当然,这些部件不必具有相同的尺寸。如果有一封大电子邮件,您可能只有formail +100 -60 -s <google.mbox >import-02.mbox
,或者如果有许多小邮件,则可能formail +100 -500 -s <google.mbox >import-02.mbox
。
To look for an initial number of mails per chunk, try
要查找每个块的初始邮件数,请尝试
formail -100 -s <google.mbox | wc
formail -500 -s <google.mbox | wc
formail -1000 -s <google.mbox | wc
You may need to experiment a bit, in order to accommodate to your mailbox size. On the other hand, since this seems to be a one time task, you may not want to spend too much time on this.
您可能需要进行一些试验,以适应您的邮箱大小。另一方面,由于这似乎是一项一次性任务,您可能不想在此上花费太多时间。
回答by David W.
My initial thought was to use the other script (formail) to save each mail as a single file and afterwards run a script to combine them to 40 MB huge files, but still I wouldnt know how to do this using the terminal.
我最初的想法是使用其他脚本(formail)将每封邮件保存为单个文件,然后运行一个脚本将它们组合成 40 MB 的大文件,但我仍然不知道如何使用终端来做到这一点。
If I understand you correctly, you want to split the files up, then combine them into a big file before importing them.
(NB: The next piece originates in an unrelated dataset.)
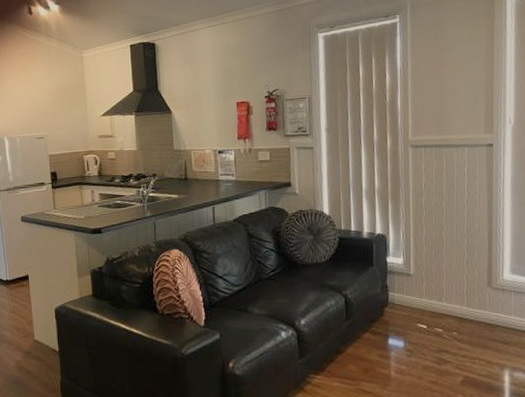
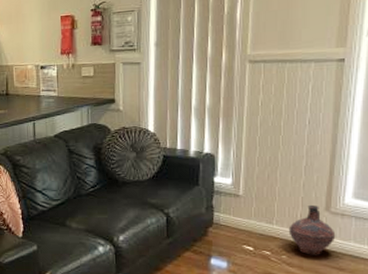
ceramic jug: none [457,281,499,331] -> present [288,204,336,255]

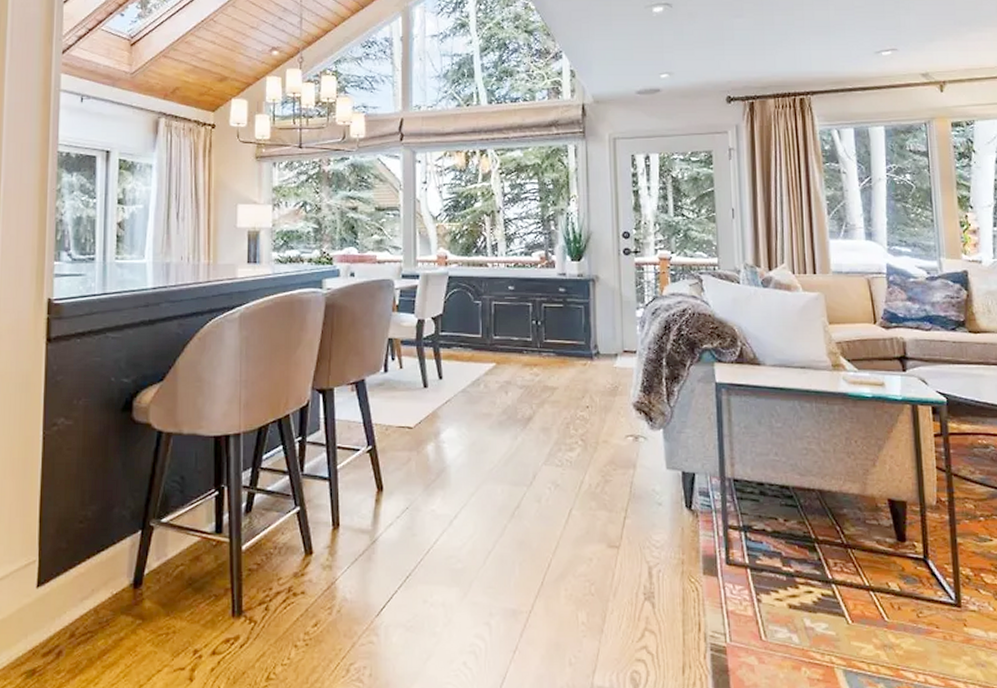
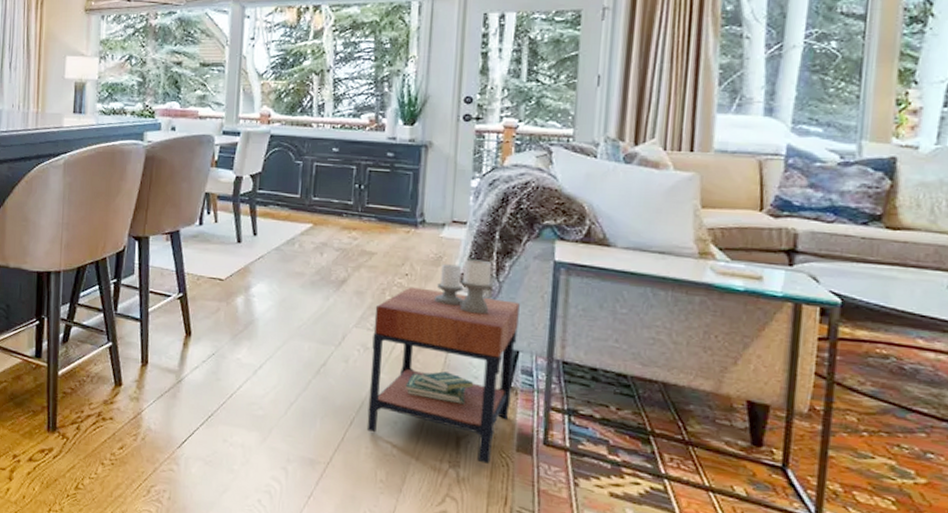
side table: none [561,387,693,591] -> present [366,259,520,464]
That sounds like what split
and cat
were meant to do. Split splits the files based upon your size specification whether based upon line or bytes. It then adds a suffix to these files to keep them in order, You then use cat
to put the files back together:
如果我理解正确,您想将文件拆分,然后在导入之前将它们组合成一个大文件。像什么声音split
,并cat
注定要去做。Split 根据您的大小规范拆分文件,无论是基于行还是字节。然后它为这些文件添加一个后缀以保持它们的顺序,然后您cat
将文件重新组合在一起:
$ split -b40m -a5 mbox # this makes mbox.aaaaa, mbox.aaab, etc.
Once you get the files on the other system:
在其他系统上获取文件后:
$ cat mbox.* > mbox
You wouldn't do this if you want to break the files so messages aren't split between files because you are going to import each file into the new mail system one at a time.
如果您想破坏文件以便消息不会在文件之间拆分,则不会这样做,因为您将一次一个地将每个文件导入新的邮件系统。